[Input data Boundary: Start]
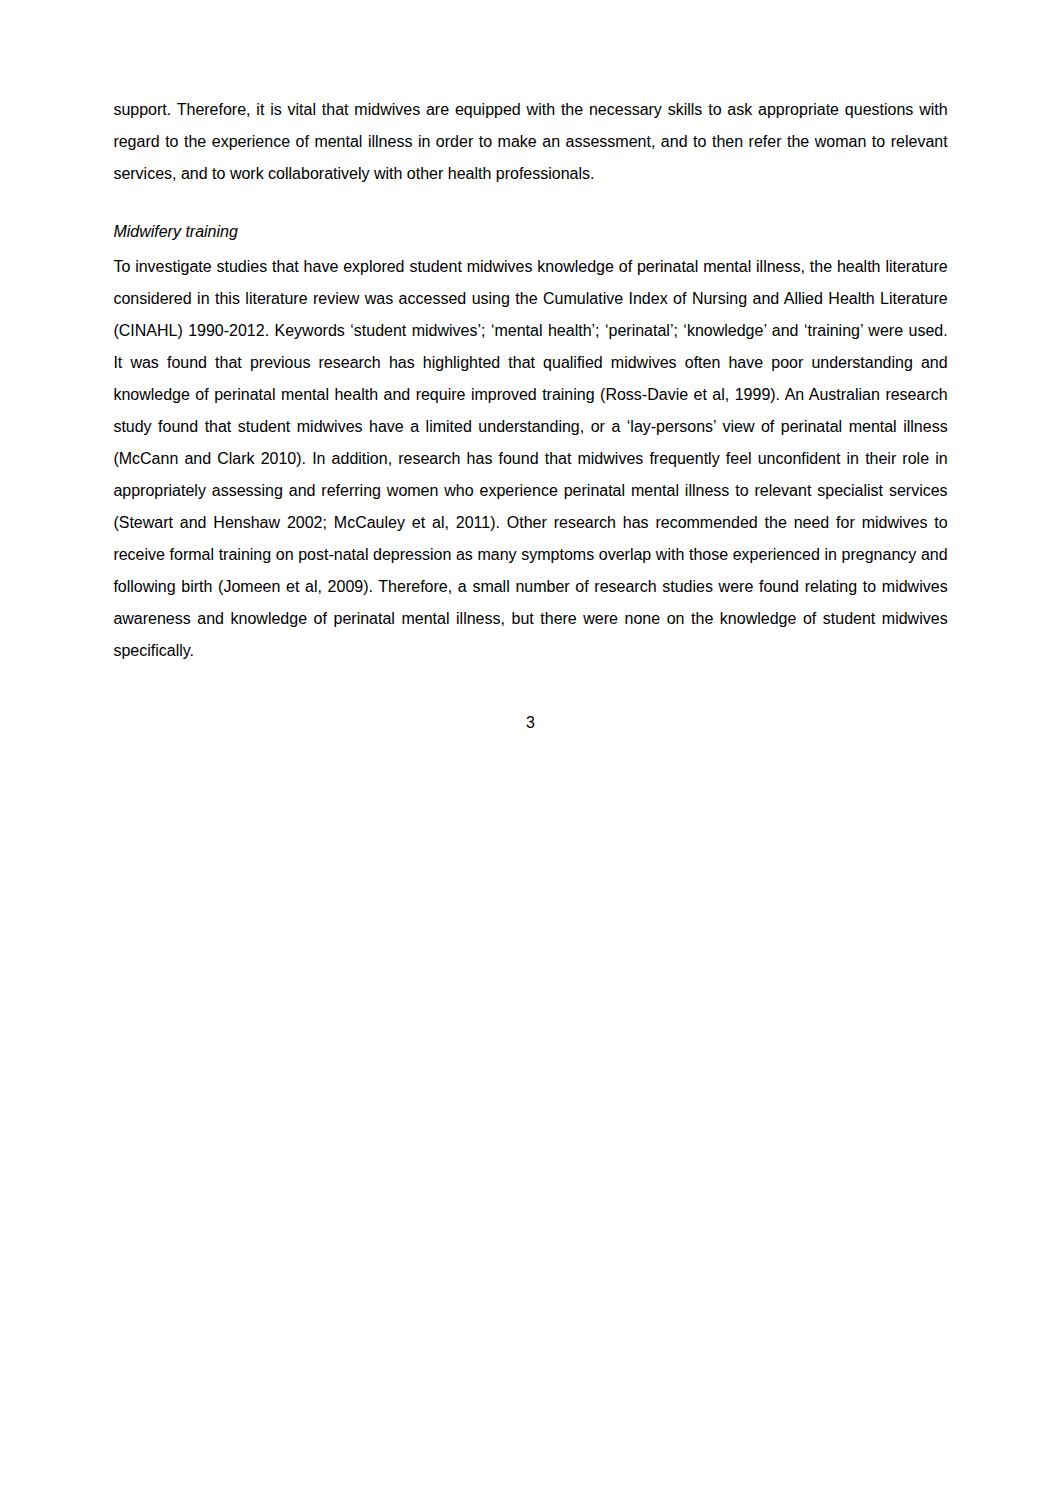support. Therefore, it is vital that midwives are equipped with the necessary skills to ask appropriate questions with regard to the experience of mental illness in order to make an assessment, and to then refer the woman to relevant services, and to work collaboratively with other health professionals.
Midwifery training
To investigate studies that have explored student midwives knowledge of perinatal mental illness, the health literature considered in this literature review was accessed using the Cumulative Index of Nursing and Allied Health Literature (CINAHL) 1990-2012. Keywords ‘student midwives’; ‘mental health’; ‘perinatal’; ‘knowledge’ and ‘training’ were used. It was found that previous research has highlighted that qualified midwives often have poor understanding and knowledge of perinatal mental health and require improved training (Ross-Davie et al, 1999). An Australian research study found that student midwives have a limited understanding, or a ‘lay-persons’ view of perinatal mental illness (McCann and Clark 2010). In addition, research has found that midwives frequently feel unconfident in their role in appropriately assessing and referring women who experience perinatal mental illness to relevant specialist services (Stewart and Henshaw 2002; McCauley et al, 2011). Other research has recommended the need for midwives to receive formal training on post-natal depression as many symptoms overlap with those experienced in pregnancy and following birth (Jomeen et al, 2009). Therefore, a small number of research studies were found relating to midwives awareness and knowledge of perinatal mental illness, but there were none on the knowledge of student midwives specifically.
3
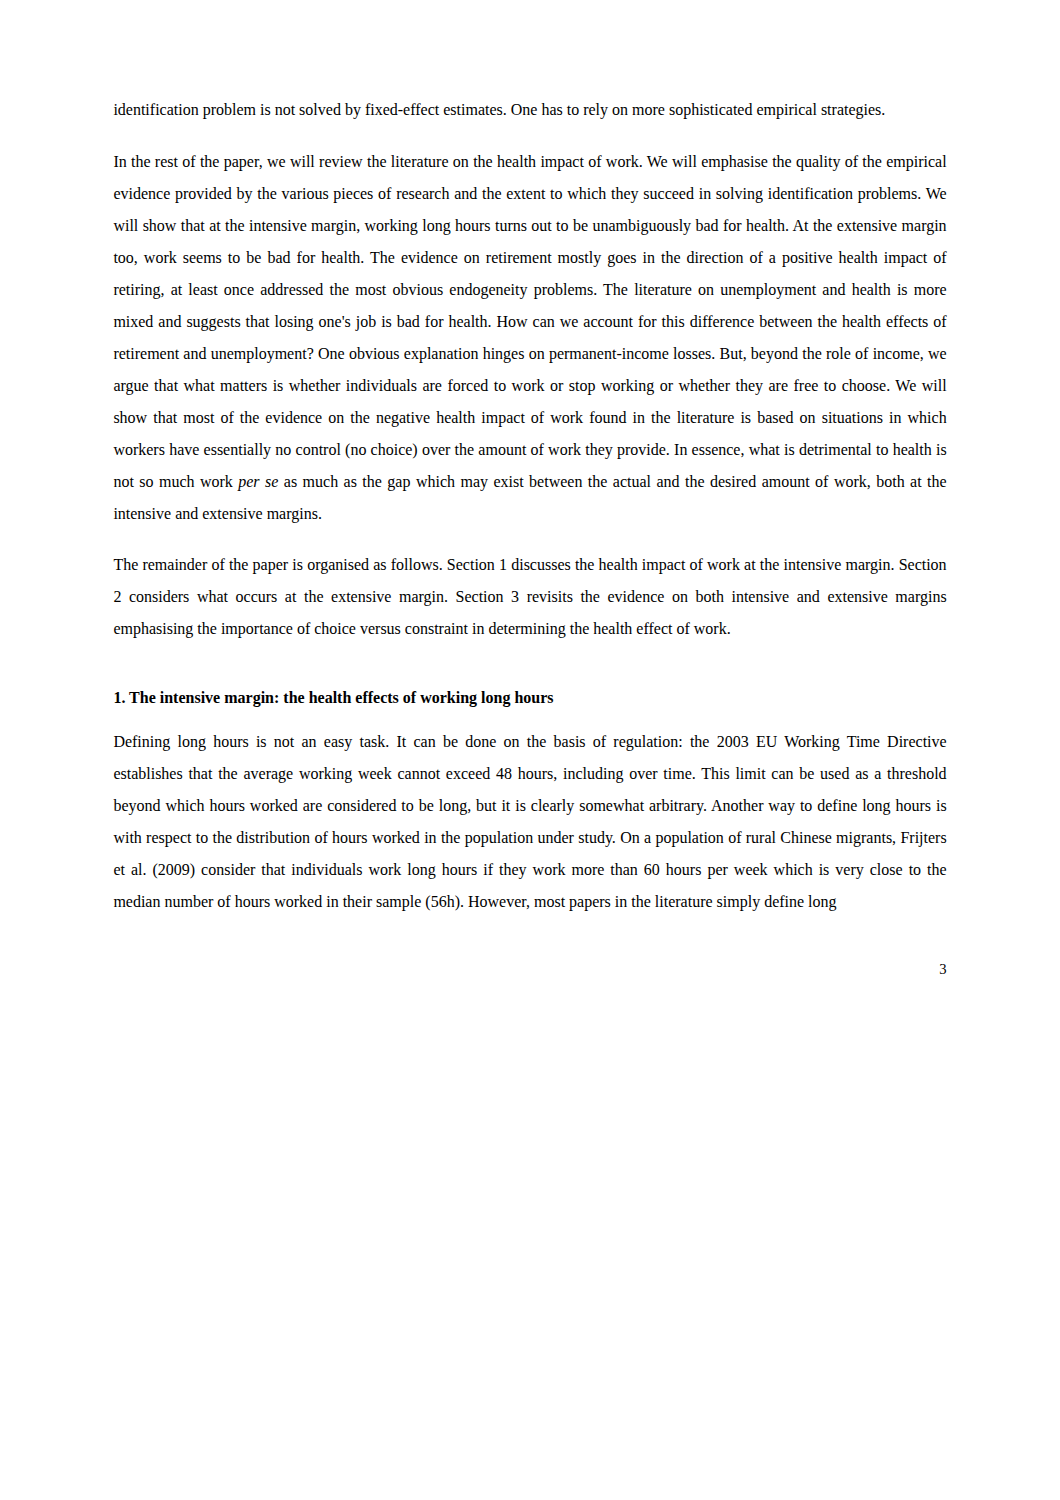identification problem is not solved by fixed-effect estimates. One has to rely on more sophisticated empirical strategies.
In the rest of the paper, we will review the literature on the health impact of work. We will emphasise the quality of the empirical evidence provided by the various pieces of research and the extent to which they succeed in solving identification problems. We will show that at the intensive margin, working long hours turns out to be unambiguously bad for health. At the extensive margin too, work seems to be bad for health. The evidence on retirement mostly goes in the direction of a positive health impact of retiring, at least once addressed the most obvious endogeneity problems. The literature on unemployment and health is more mixed and suggests that losing one's job is bad for health. How can we account for this difference between the health effects of retirement and unemployment? One obvious explanation hinges on permanent-income losses. But, beyond the role of income, we argue that what matters is whether individuals are forced to work or stop working or whether they are free to choose. We will show that most of the evidence on the negative health impact of work found in the literature is based on situations in which workers have essentially no control (no choice) over the amount of work they provide. In essence, what is detrimental to health is not so much work per se as much as the gap which may exist between the actual and the desired amount of work, both at the intensive and extensive margins.
The remainder of the paper is organised as follows. Section 1 discusses the health impact of work at the intensive margin. Section 2 considers what occurs at the extensive margin. Section 3 revisits the evidence on both intensive and extensive margins emphasising the importance of choice versus constraint in determining the health effect of work.
1. The intensive margin: the health effects of working long hours
Defining long hours is not an easy task. It can be done on the basis of regulation: the 2003 EU Working Time Directive establishes that the average working week cannot exceed 48 hours, including over time. This limit can be used as a threshold beyond which hours worked are considered to be long, but it is clearly somewhat arbitrary. Another way to define long hours is with respect to the distribution of hours worked in the population under study. On a population of rural Chinese migrants, Frijters et al. (2009) consider that individuals work long hours if they work more than 60 hours per week which is very close to the median number of hours worked in their sample (56h). However, most papers in the literature simply define long
3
[Input data Boundary: End]
# Prompt
Without the pictures, write out the lines from the beginning of the entries through the line with "Midwifery training".

# Output
support. Therefore, it is vital that midwives are equipped with the necessary skills to ask appropriate questions with regard to the experience of mental illness in order to make an assessment, and to then refer the woman to relevant services, and to work collaboratively with other health professionals.
Midwifery training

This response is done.